Directed by: Anthony Hickox
Starring: Doug Bradley/Pinhead-Elliott
Terry Farrell/Joey
Paula Marshall/Terri
Kevin Bernhardt/JP
Year: 1992

PLOT SUMMARY:
Hell is about to be unleashed again. Reporter Joey Summerskill slowly begins to learn about the mysterious puzzle box, the pain opening the box can bring, and the Cenobite Pinhead after viewing a young teenage club-goer get ripped apart by the box's chains in an ER room. Tracking the box and a young woman named Terri to a famous club called the Boiler Room, owned by the slightly insane J.P., who feeds Pinhead blood from club members so he can escape from his prison. As time runs out, Joey must think of a plan to bring Pinhead and his newly-created Cenobites back to the realm of Pinhead's human self or else experience an eternity of pain and suffering...

MY TWO-CENTS:
Although the first 2 were under budget and the SFX were very bad, they followed the original story. Hellraiser and Hellbound were not about nail-biting edge of your seat gags and one-liners, it was about presenting a concept most people are exposed to but do not think of. We are taught that Heaven is where we all want to go to, and Hell is bad, but what if it were switched and hell is what we strived for. In Hellraiser, only those that make an attempt will be blessed with "an experience beyond limits... pain and pleasure, indivisible." It isn't about mass distruction and death, it is about people comming to terms with what awaits us after this world.

Even on a tight budget the "real" hellraisers were successful, so a big company, Paramount, thought "Why can't we make $$ off of this thing". So this 3rd attempt had a larger budget and threw a bunch of special effects in, found some witty one-line writers, used Doug Bradley and the box, but never bothered to read anything Clive Barker did. Just because Doug Bradley is Pinhead doesn't mean they know what they are doing. They took a good story and made it into a generic slasher movie. The cenobites didn't even have the corpse like blue skin signifying lack of blood.

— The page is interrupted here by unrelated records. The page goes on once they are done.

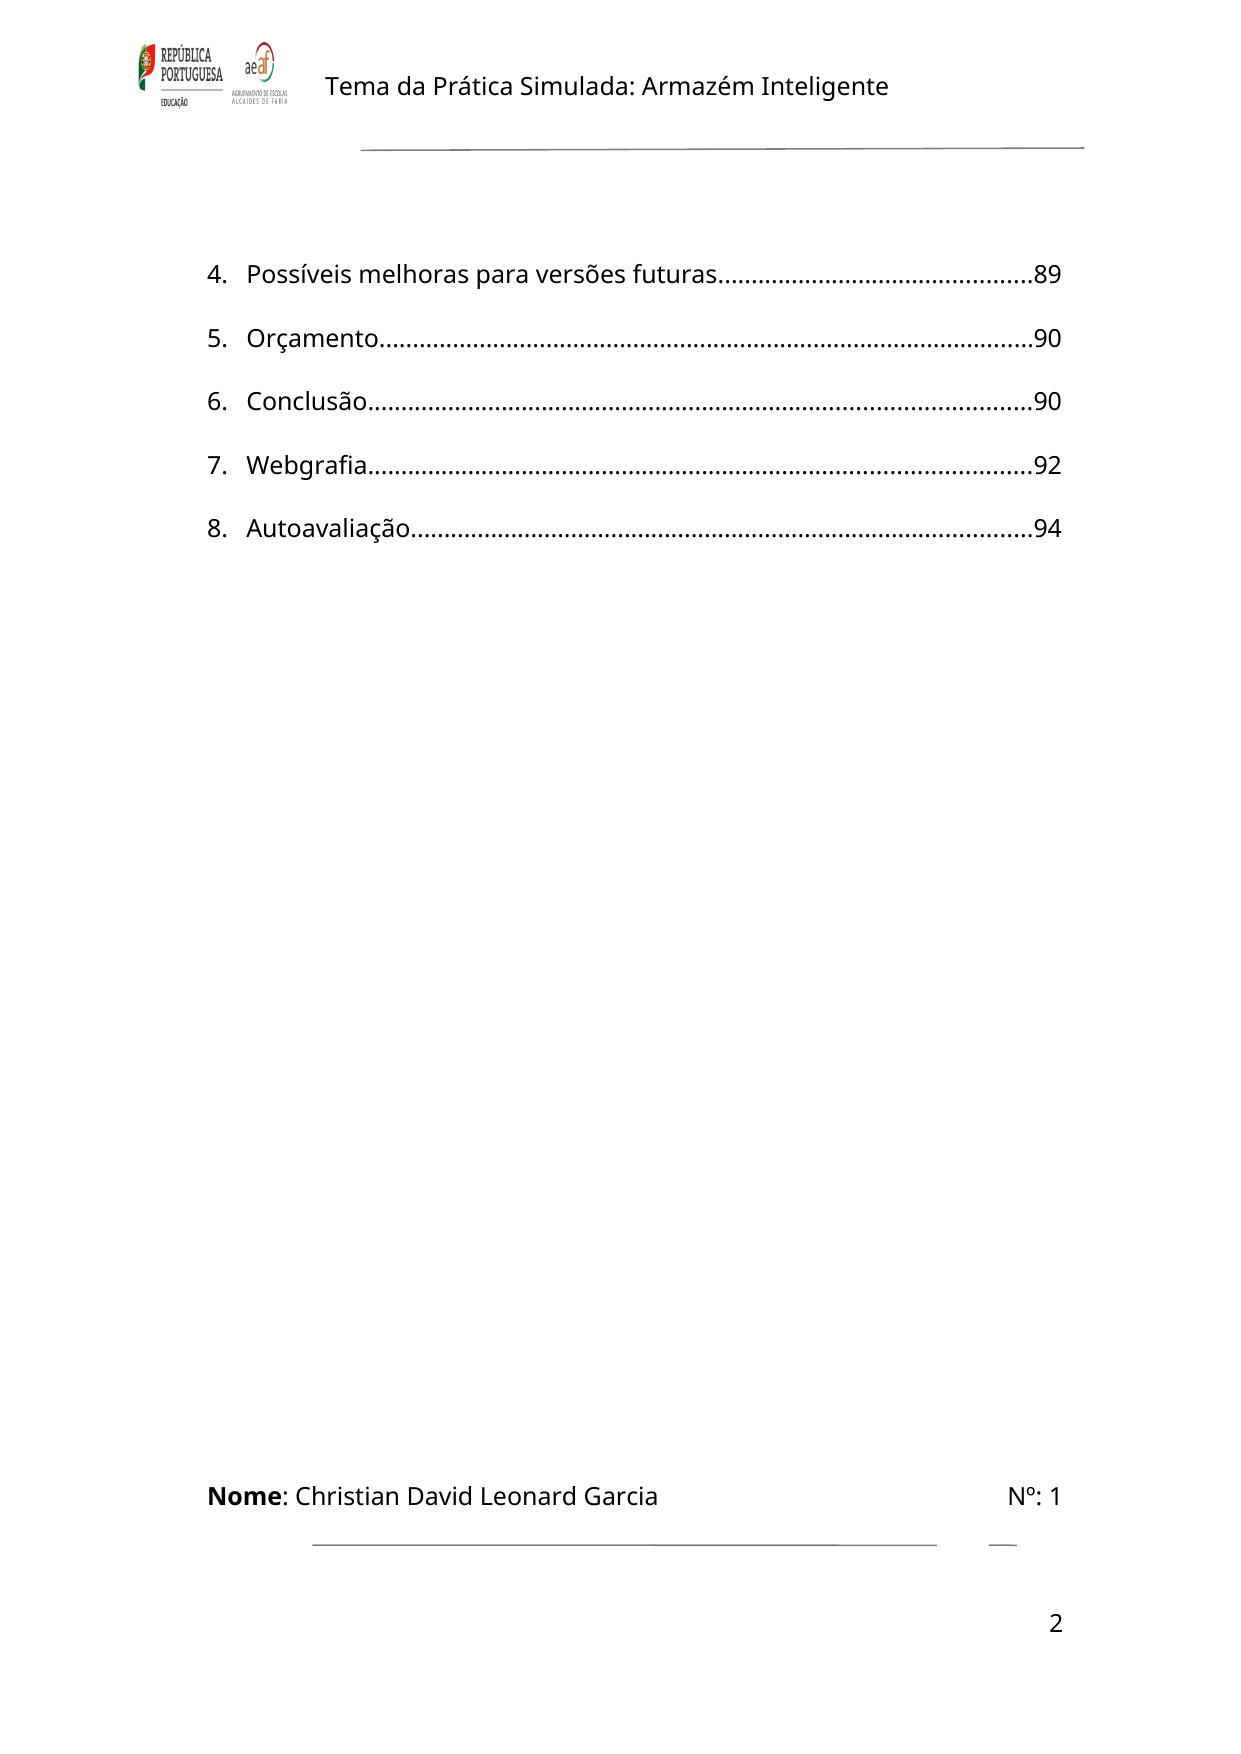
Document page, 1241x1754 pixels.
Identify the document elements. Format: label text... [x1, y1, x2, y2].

text 6. Conclusão 90 [177, 384, 1063, 418]
picture [232, 42, 287, 104]
text 7. Webgrafia 92 [177, 447, 1063, 481]
text 4. Possíveis melhoras para versões futuras 89 [177, 257, 1063, 291]
text 5. Orçamento 90 [177, 320, 1063, 354]
text 8. Autoavaliação 94 [177, 511, 1063, 545]
picture [130, 42, 231, 111]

It started out OK, but in the middle they made some idiotic decisions: Random people become cenobites (you have to strive to become a cenobite, Frank and Julia never were), these cenobites have CDs and cameras in their heads??!?! WHAT THE HELL??!?!

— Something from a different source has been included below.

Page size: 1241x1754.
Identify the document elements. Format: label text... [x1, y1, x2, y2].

If you like Nightmare on Elm Street and have no clue what the real Hellraiser stories (as in before the movies were even thought of, like in the comic books) this might be good for you, as it wasn't lacking in Hollywood fluff, but for anyone that knows who Grizlard was, this was a disapointing derailment of a good concept.

Bad acting, bad concept, bad movie. Not gonna waste my time reviewing this junk. Thumbs down.